少なくともJRの社長は、他人の痛みなど感じない人なんでしょう。
この訴訟は最高裁まで持ち込まれ原告(JR)敗訴という法的判断が示されました。
社会的に地位の高い人にこそ求めたい使命感。
例えば、勉強のかなりできる子、この辺りは地方なので公立高校の地区トップ校、そのなかでも理数科が飛びぬけて勉強ができます。
その理数科の生徒の多くが国立大の医学部を目指します。
医者の子であれば、私立の医学部も行けますが、一般家庭で私立の医学部は学費がはらえません。

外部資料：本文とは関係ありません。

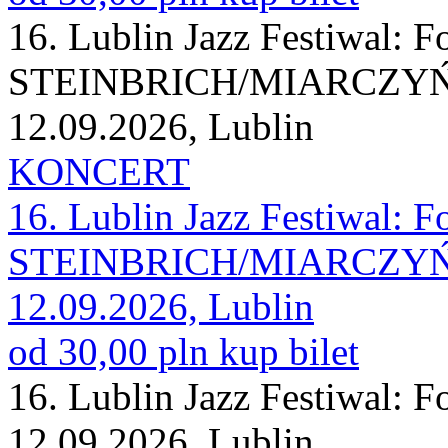
16. Lublin Jazz Festiwal: F
STEINBRICH/MIARCZYŃ
12.09.2026, Lublin
KONCERT
16. Lublin Jazz Festiwal: F
STEINBRICH/MIARCZYŃ
12.09.2026, Lublin
od 30,00 pln
kup bilet
16. Lublin Jazz Festiwal:
12.09.2026, Lublin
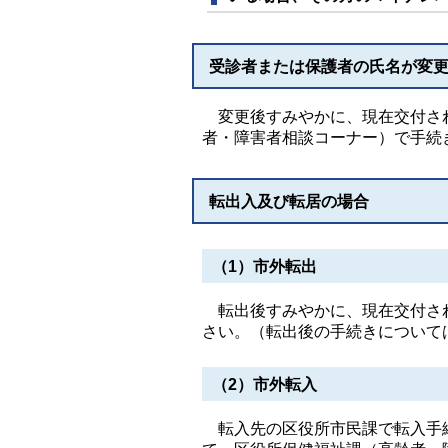
受診者または保護者の氏名が変
変更後すみやかに、現在交付され
者・障害者相談コーナー）で手続
転出入及び転居の場合
（1）市外転出
転出後すみやかに、現在交付され
さい。（転出後の手続きについて
（2）市外転入
転入先の区役所市民課で転入手続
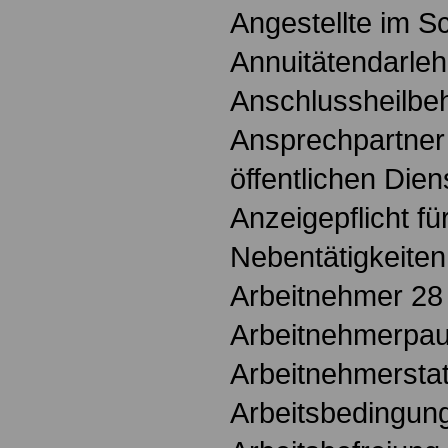
Angestellte im S
Annuitätendarle
Anschlussheilbe
Ansprechpartner
öffentlichen Diens
Anzeigepflicht f
Nebentätigkeiten
Arbeitnehmer 28
Arbeitnehmerpau
Arbeitnehmersta
Arbeitsbedingun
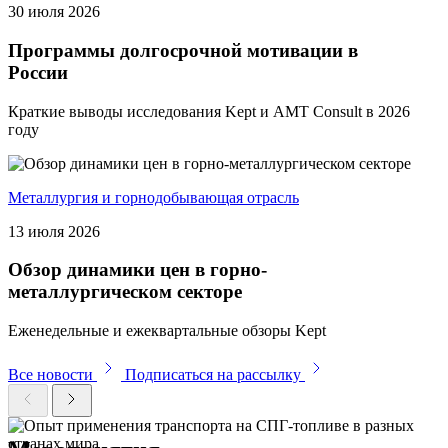
30 июля 2026
Программы долгосрочной мотивации в
России
Краткие выводы исследования Kept и AMT Consult в 2026
году
Металлургия и горнодобывающая отрасль
13 июля 2026
Обзор динамики цен в горно-
металлургическом секторе
Еженедельные и ежеквартальные обзоры Kept
Все новости
Подписаться на рассылку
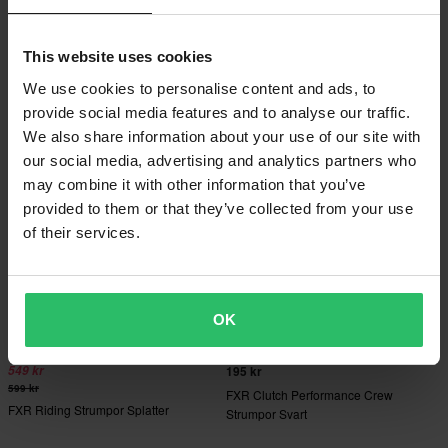
499 kr
499 kr
549 kr
549 kr
This website uses cookies
FXR Riding Sock Strumpor 26
FXR Riding Sock Strumpor 26
We use cookies to personalise content and ads, to
Midnattsblå/Vit
Svart/Vit
provide social media features and to analyse our traffic.
We also share information about your use of our site with
our social media, advertising and analytics partners who
may combine it with other information that you’ve
provided to them or that they’ve collected from your use
of their services.
OK
549 kr
195 kr
599 kr
FXR Clutch Performance Crew
FXR Riding Strumpor Splatter
Strumpor Svart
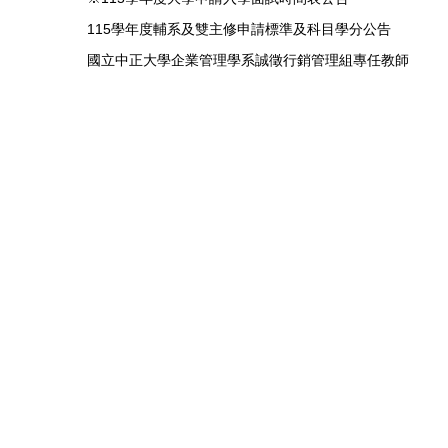
115學年度輔系及雙主修申請標準及科目學分公告
國立中正大學企業管理學系誠徵行銷管理組專任教師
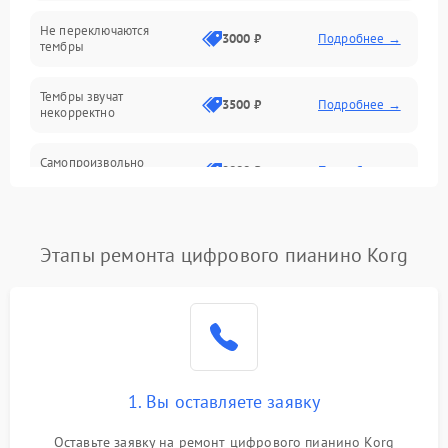
Электроника
Не переключаются
3000 ₽
Подробнее →
тембры
Механические повреждения
Тембры звучат
3500 ₽
Подробнее →
некорректно
Аудио
Самопроизвольно
Оптика
2800 ₽
Подробнее →
меняется громкость
Этапы ремонта цифрового пианино Korg
1. Вы оставляете заявку
Оставьте заявку на ремонт цифрового пианино Korg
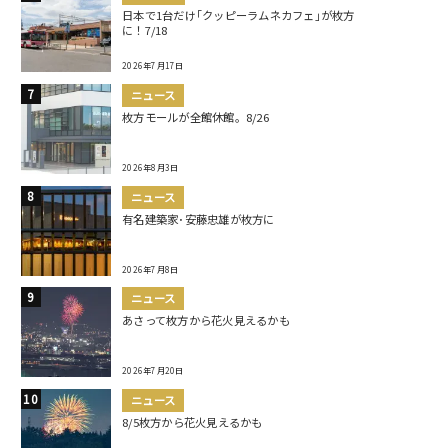
日本で1台だけ｢クッピーラムネカフェ｣が枚方
に！7/18
2026年7月17日
ニュース
枚方モールが全館休館。8/26
2026年8月3日
ニュース
有名建築家･安藤忠雄が枚方に
2026年7月8日
ニュース
あさって枚方から花火見えるかも
2026年7月20日
ニュース
8/5枚方から花火見えるかも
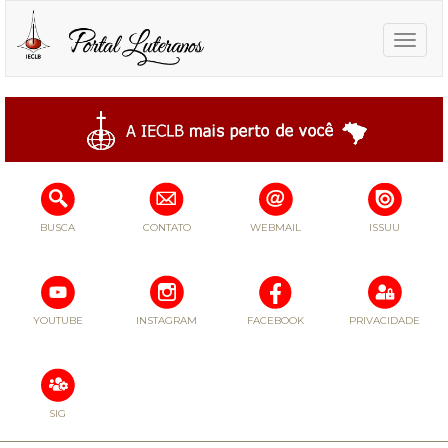
Toggle
naviga
BUSCA
CONTATO
WEBMAIL
ISSUU
YOUTUBE
INSTAGRAM
FACEBOOK
PRIVACIDADE
SIG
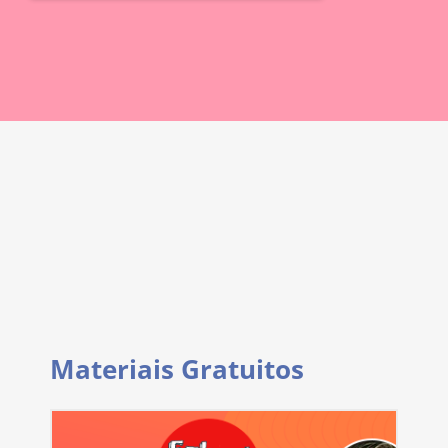
Materiais Gratuitos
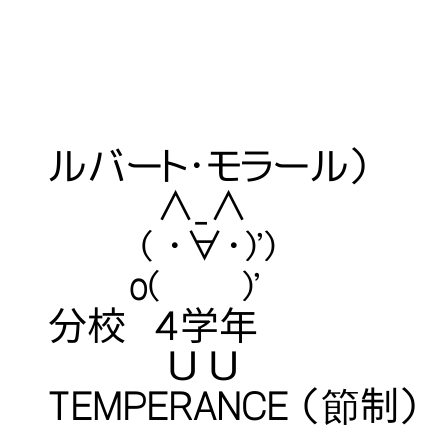
【愛称】 モ
ルバート・モラール）
∧_∧ 【性
( ・∀・)') 【
o( )' 【学年
分校 ４学年
Ｕ Ｕ 【象徴
TEMPERANCE （節制）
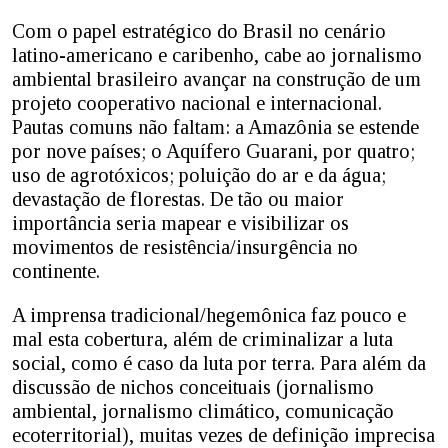
Com o papel estratégico do Brasil no cenário
latino-americano e caribenho, cabe ao jornalismo
ambiental brasileiro avançar na construção de um
projeto cooperativo nacional e internacional.
Pautas comuns não faltam: a Amazônia se estende
por nove países; o Aquífero Guarani, por quatro;
uso de agrotóxicos; poluição do ar e da água;
devastação de florestas. De tão ou maior
importância seria mapear e visibilizar os
movimentos de resistência/insurgência no
continente.
A imprensa tradicional/hegemônica faz pouco e
mal esta cobertura, além de criminalizar a luta
social, como é caso da luta por terra. Para além da
discussão de nichos conceituais (jornalismo
ambiental, jornalismo climático, comunicação
ecoterritorial), muitas vezes de definição imprecisa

都会では東大をでて国家公務員のキャリアもあるんでしょうが地方では国立の医学部が多いのが実情で、この子らが将来の日本の医療を担っていくんでしょう。
たしかに勉強ができる。
じゃあどうしようかと言ったとき、「年収が高いのが医者で尊敬もされるし」みたいな思考も結構多くあります。
これは表現変えると「金、地位、名誉」にあこがれてるんです」です。
この全体の0.5%の勉強のできる子供だからこそ、損得でない「使命感」をしっかりもてるような教育がされてきたなら日本も変わるかもしれません。
使命感を持つことこそ、主体的に思考して生きる生き方として自然ではないでしょうか。
まとめ。
今回は「打算的教育は子供の心をむしばみます。」というテーマでお送りしました。
親が何気なく行う勉強をさせるときの動機付けが、結果として子供を物質主義的考えに陥らせることで、子供の心をむしばんでいるという内容でした。
その、対策としは、親がそれぞれ持っているであろう人として生きる価値観を伝え、主体的な生き方をすることを教えてあげることです。
最後までご覧いただきありがとうございました。